Campaign is basically a pure strategy game. It you are in a position to attack a piece you will take it. However, there is some luck depending on how high a movement throw you have. Sonia and I have enjoyed many games of Campaign but have not played it with more that two players. It does though work well with two. It can though be frustrating if your attack force becomes incompatible but you really need to use the General in attacks for the maximum effect. However, it is quite a disaster if you let your General be captured. The game can take a couple of hours to play and is usually resolved by a player obtaining the required number of towns. Sometimes the game can also be frustrating as it is difficult to retain towns and you can have the situation of a General taking a chance and moving quickly from red town to red town with another piece retaking towns. The box, cards and board are very colourful the pieces fairly abstract."

It is safe to say that the game itself is not a detailed simulation of warfare in the age of Napoleon but it does feature some subtle concepts. Using the dice for movement means that moves have to carefully considered as large forces will move slowly but are harder to defeat whilst small, fast-hitting groups are vulnerable to counter attack.

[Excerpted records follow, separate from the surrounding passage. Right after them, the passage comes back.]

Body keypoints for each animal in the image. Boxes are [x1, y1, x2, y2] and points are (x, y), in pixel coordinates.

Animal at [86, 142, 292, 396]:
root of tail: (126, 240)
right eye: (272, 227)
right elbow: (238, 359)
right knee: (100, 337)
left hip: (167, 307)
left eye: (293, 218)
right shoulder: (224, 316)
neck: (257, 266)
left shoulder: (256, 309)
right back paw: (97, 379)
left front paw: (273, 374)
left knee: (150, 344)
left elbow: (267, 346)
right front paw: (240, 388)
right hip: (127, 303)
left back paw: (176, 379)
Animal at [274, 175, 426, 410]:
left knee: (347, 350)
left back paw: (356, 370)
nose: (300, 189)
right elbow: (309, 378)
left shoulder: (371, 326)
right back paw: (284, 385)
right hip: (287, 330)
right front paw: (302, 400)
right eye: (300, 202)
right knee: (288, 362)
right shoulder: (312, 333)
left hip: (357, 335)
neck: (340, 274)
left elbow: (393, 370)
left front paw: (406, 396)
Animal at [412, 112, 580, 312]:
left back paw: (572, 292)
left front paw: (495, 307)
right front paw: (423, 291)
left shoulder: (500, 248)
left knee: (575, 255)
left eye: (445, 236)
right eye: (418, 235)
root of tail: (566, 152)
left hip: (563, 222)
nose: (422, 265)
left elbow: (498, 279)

It is one of my favourite games and certainly had an influential part in my wargames career and for the choice of period I was first going to fight - the Napoleonic Wars.


Prince Lupus said...

Thanks for that, loved this game in my teens, but sadly long gone. Had Game of Thrones Risk last Christmas, times change.

David Crook said...

Hi Prince Lupus,

You can still pick copies of Campaign up relatively cheaply - I have seen these at boot sales for usually a fiver or less. It is a great game to play with four players.

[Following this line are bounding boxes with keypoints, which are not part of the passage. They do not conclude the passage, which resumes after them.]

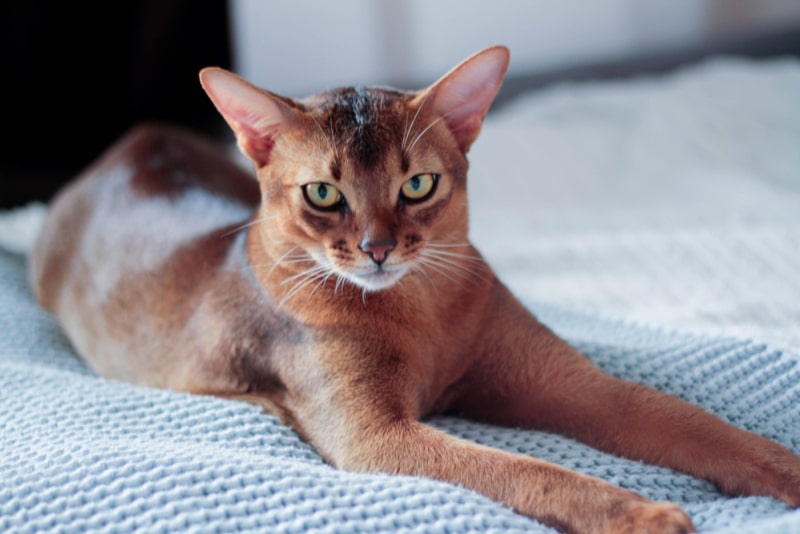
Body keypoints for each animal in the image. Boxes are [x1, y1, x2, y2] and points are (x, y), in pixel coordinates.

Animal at [29, 46, 800, 534]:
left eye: (418, 184)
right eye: (323, 194)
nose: (376, 249)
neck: (423, 313)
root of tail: (134, 139)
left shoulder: (575, 384)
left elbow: (690, 422)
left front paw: (786, 470)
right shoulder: (377, 438)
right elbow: (529, 471)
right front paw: (642, 514)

I used to play Risk but tend to view it these days as a source of gaming material - especially figures - and again, I often see various versions at boot sales. My recent blog post about Risk: Europe (the Medieval edition) being a case in point.

All the best,


david in suffolk said...

This is a lovely bit of nostalgia; I too had Campaign, and played it to death, mostly solo, as a child. I must have tweaked the rules to allow defeated armies to be pressed into service by their conquerors, with the result that Spain ( of all countries! ) overran Europe at least once.. All I have left of it is a pair of battered dice, which I wouldn't part with. Maybe I will have to track down a set..

David Crook said...

Hi david in suffolk,

My Campaign heyday was when I was on the Isle of Sheppey and amongst my small gaming circle we must have played this four players hundreds of times.

You can find sets easily enough on Ebay and it is not expensive. I prefer the original version to the later editions as the map and box art are far nicer. There are also some advanced rules you can download from boardgamegeek which are interesting.